About £31 million for a 450 MW floating offshore wind farm. This includes environmental impact assessments plus staff costs and other subcontractor work (neither of these itemised in sections below).

Who supplies them

Development services are typically led by the developer’s special purpose vehicle (SPV), which manages the development process and subcontracts work to a range of specialist consultancies. The SPV is a legal entity, which invests in and owns the floating offshore wind farm project.

Key facts

Developers typically set up a SPV for a wind farm. Should the project advance to construction, the SPV will continue to operate for the duration of the offshore wind farm’s life.

In instances where the SPV is a joint venture between two or more developers, it is likely that the development team will be based in stand-alone offices to manage confidentiality.

The SPV provides a structure to enable external investment, although this investment is most likely to take place at FID or post construction.

In the UK, the SPV manages the design of the floating offshore wind farm and secures consent for the floating offshore wind farm and transmission assets.

An early formal step in the consenting process is the production of a scoping report, the purpose of which is to scope the level of impact on various receptors in order to properly define the required assessment process and methodologies, and to ensure the EIA focuses on those impacts that may lead to substantial effects. It also provides an early opinion from the planning authorities to help shape and focus the development activity.

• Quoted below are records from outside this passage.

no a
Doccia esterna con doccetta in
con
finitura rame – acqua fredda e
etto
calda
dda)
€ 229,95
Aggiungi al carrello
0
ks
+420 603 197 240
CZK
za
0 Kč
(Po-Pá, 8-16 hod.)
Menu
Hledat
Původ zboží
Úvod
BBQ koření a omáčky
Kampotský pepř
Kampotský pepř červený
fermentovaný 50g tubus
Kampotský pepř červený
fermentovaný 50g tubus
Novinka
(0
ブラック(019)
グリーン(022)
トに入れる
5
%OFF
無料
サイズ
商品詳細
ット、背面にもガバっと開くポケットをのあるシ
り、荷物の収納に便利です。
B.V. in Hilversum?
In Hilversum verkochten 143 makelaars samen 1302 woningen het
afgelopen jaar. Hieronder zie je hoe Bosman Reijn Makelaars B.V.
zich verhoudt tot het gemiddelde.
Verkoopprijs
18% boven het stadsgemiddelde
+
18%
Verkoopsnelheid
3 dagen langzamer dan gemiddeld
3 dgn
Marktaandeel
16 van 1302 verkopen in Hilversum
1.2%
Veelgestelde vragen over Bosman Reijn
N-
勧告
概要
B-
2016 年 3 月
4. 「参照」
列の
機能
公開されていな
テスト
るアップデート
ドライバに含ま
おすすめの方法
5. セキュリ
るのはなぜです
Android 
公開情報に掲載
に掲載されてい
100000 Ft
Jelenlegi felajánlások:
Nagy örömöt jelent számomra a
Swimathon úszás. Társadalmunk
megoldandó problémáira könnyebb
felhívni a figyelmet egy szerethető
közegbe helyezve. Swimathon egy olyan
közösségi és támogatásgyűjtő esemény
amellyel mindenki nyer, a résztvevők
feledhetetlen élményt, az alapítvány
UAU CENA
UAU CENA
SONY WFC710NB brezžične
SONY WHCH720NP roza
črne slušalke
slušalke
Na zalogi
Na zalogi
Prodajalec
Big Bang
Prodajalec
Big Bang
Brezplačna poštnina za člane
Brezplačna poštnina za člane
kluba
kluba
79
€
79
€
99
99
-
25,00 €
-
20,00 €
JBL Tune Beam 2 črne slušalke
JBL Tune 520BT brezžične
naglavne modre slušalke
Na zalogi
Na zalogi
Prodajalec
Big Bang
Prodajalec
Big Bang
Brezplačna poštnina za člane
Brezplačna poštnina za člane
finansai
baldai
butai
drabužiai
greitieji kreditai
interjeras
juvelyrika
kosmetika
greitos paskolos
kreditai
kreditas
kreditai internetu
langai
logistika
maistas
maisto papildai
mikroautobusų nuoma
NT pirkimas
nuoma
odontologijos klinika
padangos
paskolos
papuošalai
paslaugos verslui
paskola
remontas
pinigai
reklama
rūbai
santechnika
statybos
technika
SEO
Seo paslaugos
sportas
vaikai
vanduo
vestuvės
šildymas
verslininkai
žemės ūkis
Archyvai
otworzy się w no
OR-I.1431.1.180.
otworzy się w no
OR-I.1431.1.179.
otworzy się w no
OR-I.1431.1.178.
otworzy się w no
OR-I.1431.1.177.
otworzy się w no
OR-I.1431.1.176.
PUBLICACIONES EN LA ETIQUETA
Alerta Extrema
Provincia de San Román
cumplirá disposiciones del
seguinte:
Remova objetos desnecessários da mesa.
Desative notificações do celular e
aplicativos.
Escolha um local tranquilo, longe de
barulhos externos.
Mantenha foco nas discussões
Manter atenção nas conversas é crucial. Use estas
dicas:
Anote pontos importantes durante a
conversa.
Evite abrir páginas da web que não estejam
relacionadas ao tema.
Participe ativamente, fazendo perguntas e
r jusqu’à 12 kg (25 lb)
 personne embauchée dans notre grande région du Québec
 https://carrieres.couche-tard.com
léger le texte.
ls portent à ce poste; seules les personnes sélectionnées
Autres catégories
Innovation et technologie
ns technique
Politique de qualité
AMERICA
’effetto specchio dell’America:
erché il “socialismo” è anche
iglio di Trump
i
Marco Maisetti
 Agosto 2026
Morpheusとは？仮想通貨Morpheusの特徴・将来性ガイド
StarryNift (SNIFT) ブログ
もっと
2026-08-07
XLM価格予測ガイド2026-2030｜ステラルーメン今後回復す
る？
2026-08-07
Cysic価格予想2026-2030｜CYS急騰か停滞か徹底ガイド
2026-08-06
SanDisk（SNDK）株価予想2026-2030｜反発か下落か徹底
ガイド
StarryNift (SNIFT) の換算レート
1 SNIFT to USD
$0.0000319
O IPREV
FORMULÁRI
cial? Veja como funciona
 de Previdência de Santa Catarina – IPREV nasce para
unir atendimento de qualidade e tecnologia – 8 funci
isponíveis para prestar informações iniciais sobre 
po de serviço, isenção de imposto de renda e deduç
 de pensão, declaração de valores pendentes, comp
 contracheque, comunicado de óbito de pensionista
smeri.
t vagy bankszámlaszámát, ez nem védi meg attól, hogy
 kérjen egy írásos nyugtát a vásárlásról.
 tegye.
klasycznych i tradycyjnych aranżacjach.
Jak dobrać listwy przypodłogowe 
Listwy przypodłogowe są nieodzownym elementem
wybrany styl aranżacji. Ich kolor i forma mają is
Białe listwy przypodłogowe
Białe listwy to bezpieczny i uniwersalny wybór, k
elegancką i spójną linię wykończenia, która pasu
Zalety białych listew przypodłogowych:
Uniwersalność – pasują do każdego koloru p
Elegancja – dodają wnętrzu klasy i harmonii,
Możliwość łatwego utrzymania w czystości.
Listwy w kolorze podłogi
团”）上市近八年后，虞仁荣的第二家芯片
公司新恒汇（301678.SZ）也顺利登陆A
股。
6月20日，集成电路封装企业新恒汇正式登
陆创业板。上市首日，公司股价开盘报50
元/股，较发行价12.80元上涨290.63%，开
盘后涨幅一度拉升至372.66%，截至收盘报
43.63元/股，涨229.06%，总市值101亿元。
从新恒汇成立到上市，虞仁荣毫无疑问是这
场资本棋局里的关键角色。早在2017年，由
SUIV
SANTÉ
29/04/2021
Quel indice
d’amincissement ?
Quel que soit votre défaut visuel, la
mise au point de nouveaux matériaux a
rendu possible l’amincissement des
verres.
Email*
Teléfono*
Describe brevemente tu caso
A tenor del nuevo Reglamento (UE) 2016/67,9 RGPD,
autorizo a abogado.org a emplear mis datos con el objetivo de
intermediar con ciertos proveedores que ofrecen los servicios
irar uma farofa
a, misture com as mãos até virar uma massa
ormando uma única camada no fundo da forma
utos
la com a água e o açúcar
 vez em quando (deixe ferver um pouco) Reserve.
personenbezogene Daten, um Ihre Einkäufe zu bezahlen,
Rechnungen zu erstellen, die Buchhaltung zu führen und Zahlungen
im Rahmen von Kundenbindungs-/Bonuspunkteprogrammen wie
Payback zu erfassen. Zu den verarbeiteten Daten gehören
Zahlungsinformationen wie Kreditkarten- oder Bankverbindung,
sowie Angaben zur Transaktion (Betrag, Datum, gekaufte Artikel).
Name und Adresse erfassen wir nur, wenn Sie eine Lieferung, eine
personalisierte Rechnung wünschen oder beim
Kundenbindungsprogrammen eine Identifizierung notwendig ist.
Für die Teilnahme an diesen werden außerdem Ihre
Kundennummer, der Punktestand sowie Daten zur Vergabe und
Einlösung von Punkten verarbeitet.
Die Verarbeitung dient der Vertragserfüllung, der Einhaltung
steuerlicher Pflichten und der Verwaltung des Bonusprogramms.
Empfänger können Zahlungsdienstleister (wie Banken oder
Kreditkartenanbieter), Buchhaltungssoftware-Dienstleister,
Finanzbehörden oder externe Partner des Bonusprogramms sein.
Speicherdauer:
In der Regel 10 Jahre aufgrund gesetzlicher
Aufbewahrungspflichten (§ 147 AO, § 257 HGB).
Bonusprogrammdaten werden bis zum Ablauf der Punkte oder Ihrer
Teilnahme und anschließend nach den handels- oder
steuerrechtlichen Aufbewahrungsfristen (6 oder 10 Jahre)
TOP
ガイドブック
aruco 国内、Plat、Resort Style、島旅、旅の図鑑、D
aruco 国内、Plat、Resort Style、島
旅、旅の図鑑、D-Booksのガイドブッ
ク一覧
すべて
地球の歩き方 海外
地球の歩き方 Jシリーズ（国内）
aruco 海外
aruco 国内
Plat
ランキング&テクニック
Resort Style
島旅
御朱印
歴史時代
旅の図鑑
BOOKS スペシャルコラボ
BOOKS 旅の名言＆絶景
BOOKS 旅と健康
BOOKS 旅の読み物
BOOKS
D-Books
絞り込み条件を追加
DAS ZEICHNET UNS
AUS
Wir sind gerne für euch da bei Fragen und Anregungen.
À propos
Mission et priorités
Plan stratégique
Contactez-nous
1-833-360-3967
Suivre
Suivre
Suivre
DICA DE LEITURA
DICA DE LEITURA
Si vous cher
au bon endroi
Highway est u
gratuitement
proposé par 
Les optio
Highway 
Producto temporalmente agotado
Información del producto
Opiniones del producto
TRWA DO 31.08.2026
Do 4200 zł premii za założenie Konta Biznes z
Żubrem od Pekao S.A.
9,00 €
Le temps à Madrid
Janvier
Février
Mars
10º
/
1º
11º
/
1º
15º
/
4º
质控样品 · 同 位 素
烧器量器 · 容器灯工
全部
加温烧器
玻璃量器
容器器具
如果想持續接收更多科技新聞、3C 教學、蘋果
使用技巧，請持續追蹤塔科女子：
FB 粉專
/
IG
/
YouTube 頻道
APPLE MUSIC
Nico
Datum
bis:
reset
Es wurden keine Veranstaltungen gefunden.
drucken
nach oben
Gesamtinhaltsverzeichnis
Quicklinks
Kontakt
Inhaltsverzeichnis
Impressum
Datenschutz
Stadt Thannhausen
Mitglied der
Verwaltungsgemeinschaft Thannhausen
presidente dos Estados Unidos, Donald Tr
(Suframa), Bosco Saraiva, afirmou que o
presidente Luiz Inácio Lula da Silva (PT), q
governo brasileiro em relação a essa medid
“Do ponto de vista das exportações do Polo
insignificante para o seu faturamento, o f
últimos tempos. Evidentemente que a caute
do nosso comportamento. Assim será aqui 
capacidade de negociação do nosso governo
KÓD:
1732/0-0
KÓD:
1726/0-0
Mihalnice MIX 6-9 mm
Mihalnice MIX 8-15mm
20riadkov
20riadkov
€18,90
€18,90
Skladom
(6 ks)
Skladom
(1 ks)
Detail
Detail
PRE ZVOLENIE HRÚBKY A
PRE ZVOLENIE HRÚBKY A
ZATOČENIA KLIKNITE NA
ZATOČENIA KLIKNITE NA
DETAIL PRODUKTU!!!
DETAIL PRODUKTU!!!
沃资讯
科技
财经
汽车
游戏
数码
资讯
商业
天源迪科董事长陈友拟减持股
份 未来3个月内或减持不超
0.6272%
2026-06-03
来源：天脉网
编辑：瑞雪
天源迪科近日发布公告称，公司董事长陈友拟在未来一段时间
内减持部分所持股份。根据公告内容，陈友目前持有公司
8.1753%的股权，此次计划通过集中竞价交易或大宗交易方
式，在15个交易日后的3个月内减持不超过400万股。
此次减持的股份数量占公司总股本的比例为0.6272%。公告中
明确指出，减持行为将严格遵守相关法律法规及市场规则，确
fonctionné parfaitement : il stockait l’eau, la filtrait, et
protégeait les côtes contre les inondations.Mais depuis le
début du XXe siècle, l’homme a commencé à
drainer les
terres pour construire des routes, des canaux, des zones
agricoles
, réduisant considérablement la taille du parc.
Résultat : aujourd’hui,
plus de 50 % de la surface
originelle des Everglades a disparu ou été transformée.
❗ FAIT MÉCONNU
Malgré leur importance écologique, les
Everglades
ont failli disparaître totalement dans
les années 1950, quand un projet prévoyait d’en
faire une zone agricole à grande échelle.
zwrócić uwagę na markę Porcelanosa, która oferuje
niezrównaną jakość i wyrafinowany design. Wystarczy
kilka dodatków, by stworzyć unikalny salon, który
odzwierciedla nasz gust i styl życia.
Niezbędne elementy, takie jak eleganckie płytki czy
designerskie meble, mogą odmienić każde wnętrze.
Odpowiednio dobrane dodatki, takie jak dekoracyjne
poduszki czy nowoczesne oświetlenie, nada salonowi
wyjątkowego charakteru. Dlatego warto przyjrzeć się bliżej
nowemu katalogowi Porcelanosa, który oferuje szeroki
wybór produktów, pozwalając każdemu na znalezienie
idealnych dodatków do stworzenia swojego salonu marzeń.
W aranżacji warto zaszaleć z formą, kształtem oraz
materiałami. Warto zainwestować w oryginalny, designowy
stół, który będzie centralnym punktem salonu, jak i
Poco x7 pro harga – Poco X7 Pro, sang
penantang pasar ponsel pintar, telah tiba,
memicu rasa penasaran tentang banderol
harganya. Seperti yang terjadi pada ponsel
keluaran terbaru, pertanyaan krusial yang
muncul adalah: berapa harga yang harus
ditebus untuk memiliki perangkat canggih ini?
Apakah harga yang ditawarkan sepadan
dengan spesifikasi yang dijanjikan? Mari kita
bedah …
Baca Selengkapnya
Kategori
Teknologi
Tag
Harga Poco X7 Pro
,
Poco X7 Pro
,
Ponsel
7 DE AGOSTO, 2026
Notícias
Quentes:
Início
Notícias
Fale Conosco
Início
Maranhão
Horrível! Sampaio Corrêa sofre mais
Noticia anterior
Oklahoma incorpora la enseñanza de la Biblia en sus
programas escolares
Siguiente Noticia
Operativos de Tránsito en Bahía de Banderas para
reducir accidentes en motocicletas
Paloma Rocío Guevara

Developers aim to secure planning consent while retaining as much design flexibility as they can. A particular risk for developers is specifying a specific foundation solution or a maximum turbine size, which may prove to be restrictive at the point of procurement and require the developer to request variations to the consents they have already been granted.

Design flexibilities around the floating offshore wind sector makes the environmental impacts less certain and difficult to analyse. The range of options included in the proposed design is known as the design envelope, which includes a clear upper and lower bound on the scale of the project, for example in terms of turbine tip height.

Developers need to undertake an EIA, which describes the potential impacts with regards to a wide range of environmental factors.

The environmental statement is based on a number of detailed analyses. Most offshore wind developers have a predominantly in-house development management capability, with specialist work being outsourced. Specialist suppliers will often second employees into the developer’s team for the duration of the development phase.

Throughout the development process, developers are obliged to seek the views of a number of statutory consultees. These include a wide range of government appointed consultees and authorities, affected local authorities and those that have an interest in the land affected. Non-statutory consultees with specific interests in the development are also likely to be consulted, such as the RSPB.

Developers also seek the views of local communities as part of this process and hold a series of public information and consultation events. Floating offshore wind farms have a greater sea bed footprint than fixed offshore wind farms, requiring multiple anchors for each turbine. They also have mooring lines and dynamic cables in the water column which fixed offshore wind farms do not. These factors require engagement and consultation with local communities and fisheries.

Supporting the work will be a range of specialist consultants, covering engineering design, legal issues, land use, environmental and stakeholder relations.